競業取引

 理事が自己または第三者のために行う法人の事業の部類に属する取引(一般法人法84Ⅰ①)をいう。対象となる「事業の部類に属する取引」とは、法人の事業の目的として行う取引と市場において取引が競合することにより、法人と理事との間の利害の衝突が生じる取引とされる。この「事業の目的」は、法人が事業の目的として実際に行う取引か否かが基準とされ、定款に事業目的として記載のない事業であっても、現に継続的に行っている事業や近い将来に行う予定の事業に対して競合する取引を行う場合は、競業取引に該当する。一方、定款に事業目的として記載されている事業であっても、実際に事業を行っていない場合は、競業取引に該当しない。理事が競業取引を行うためには、理事会を設置する一般社団・財団法人の場合は理事会(理事会非設置一般社団法人の場合は社員総会。以下同じ)において、取引の前に当該取引について、取引の相手方、目的物、数量、価格、取引期間、利益等、法人に及ぼす影響を判断するために必要となる重要な事実を開示し、その承認を受けなければならない(一般法人法84Ⅰ①、92Ⅰ、197)。この承認決議においては、当該取引を行う理事は特別利害関係人に該当するため議決に加わることはできない(同法95Ⅱ、197)。また、取引後には、当該取引を行った理事は、事前の理事会等の承認の有無にかかわらず、遅滞なく、当該取引について、重要な事実を理事会等に報告しなければならない(同法92Ⅱ、197)。このように、理事が理事会等の承認を受けることなく、自己または第三者のために、法人の事業の部類に属する取引をしてはならない義務を、「理事の競業避止義務」という。
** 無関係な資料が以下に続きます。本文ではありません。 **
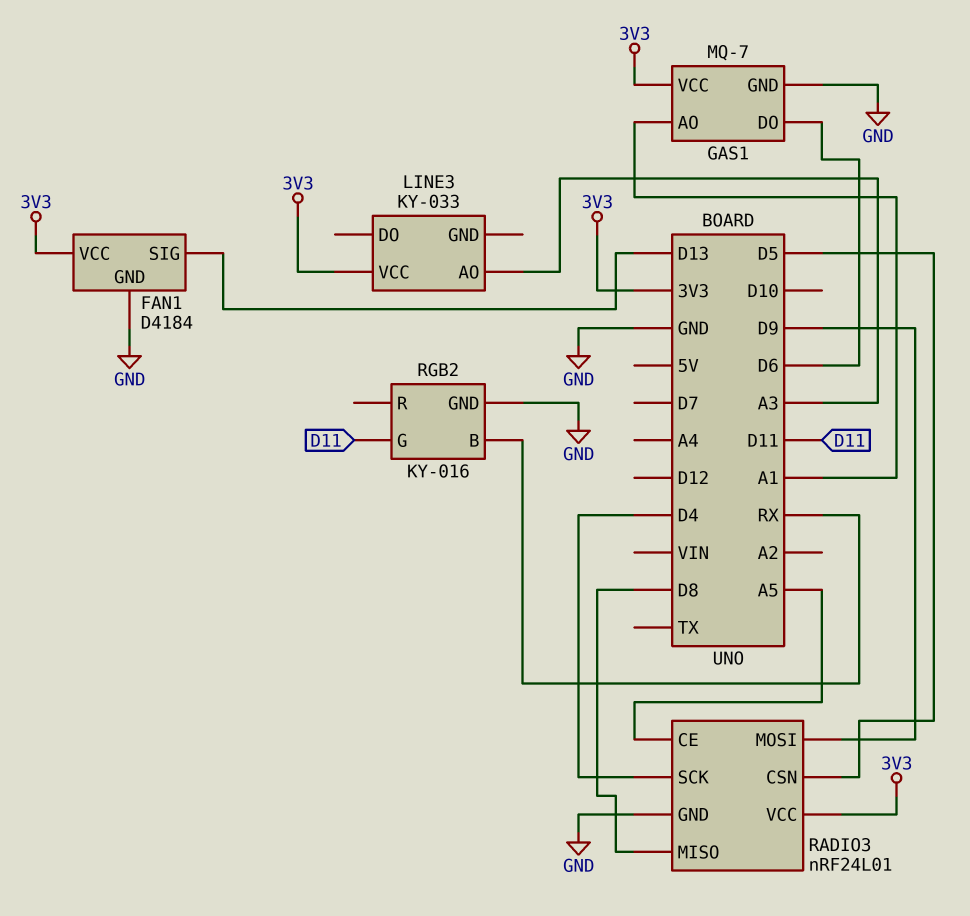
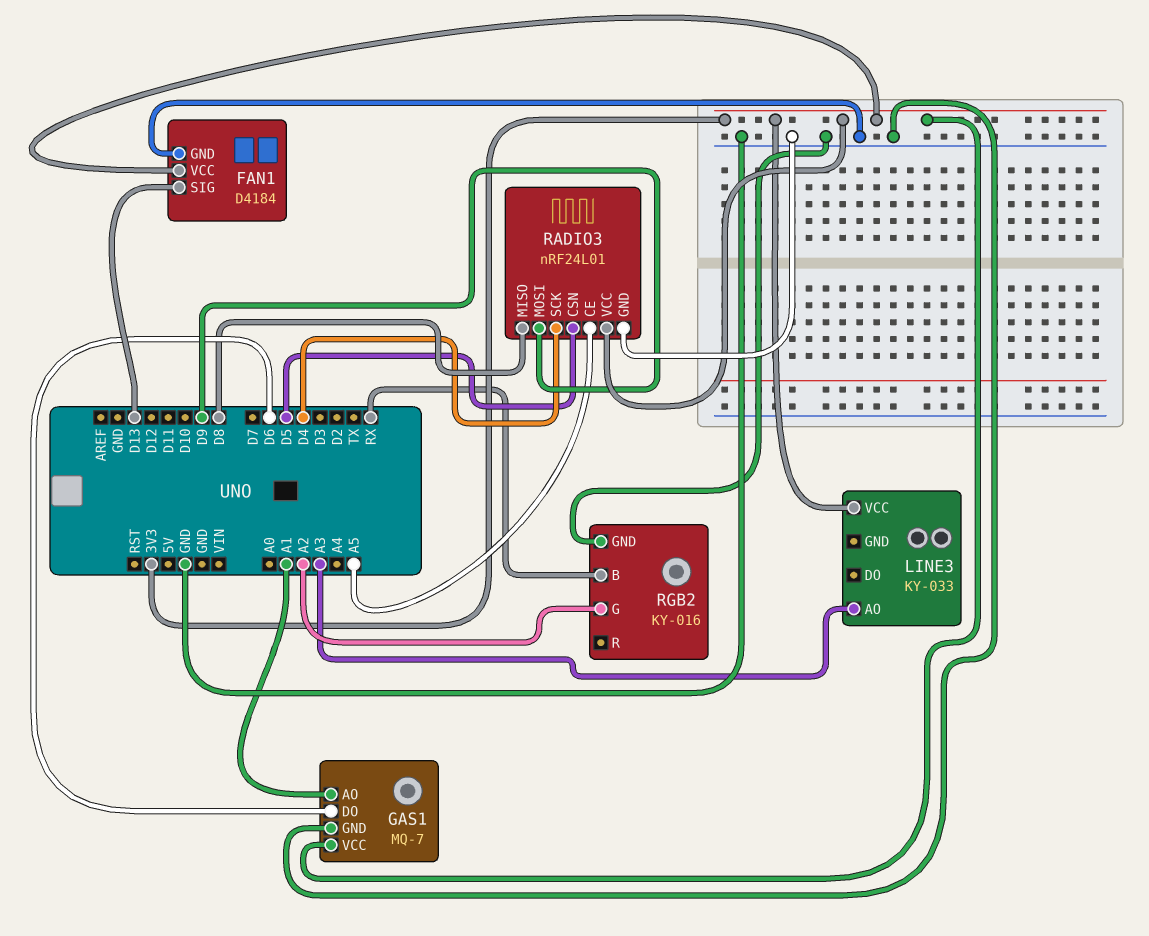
RGB2 pin G: D11 -> A2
なお、競業取引は、営利的性格ないし商業的性格を有しなければ法人の事業と競合するおそれがないため、非営利的性質の取引には、競業避止義務の規制は及ばないと解される。 理事会等の適法な承認を受けてなされた競業取引において、法人に損害が生じた場合には、当該競業取引に関して任務懈怠のある理事は責任を免れないと解されている(同法111)。
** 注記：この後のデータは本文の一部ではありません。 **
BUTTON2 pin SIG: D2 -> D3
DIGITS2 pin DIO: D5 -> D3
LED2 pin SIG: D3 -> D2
 理事が理事会等の承認なしに競業取引を行った場合においても、当該規制の対象外となる相手方の利益を保護するため、その取引自体は有効となる。当該取引の結果、法人に損害を与えた場合には、当該理事は損害を賠償する責任を負う(同法111Ⅰ)。このとき法人が被った損害額に対する立証の負担を軽減するために、当該取引によって理事または第三者がえた利益の額をもって、法人が受けた損害額と推定するものとされる(同法111Ⅱ、198)。理事が理事会等の承認をえずに競業取引をしたことは、忠実義務違反となり、解任の正当な理由となる(同法70Ⅱ、176Ⅰ)。また、法令に違反する事実として理事解任の訴えの事由(同法284)になりうるとされる。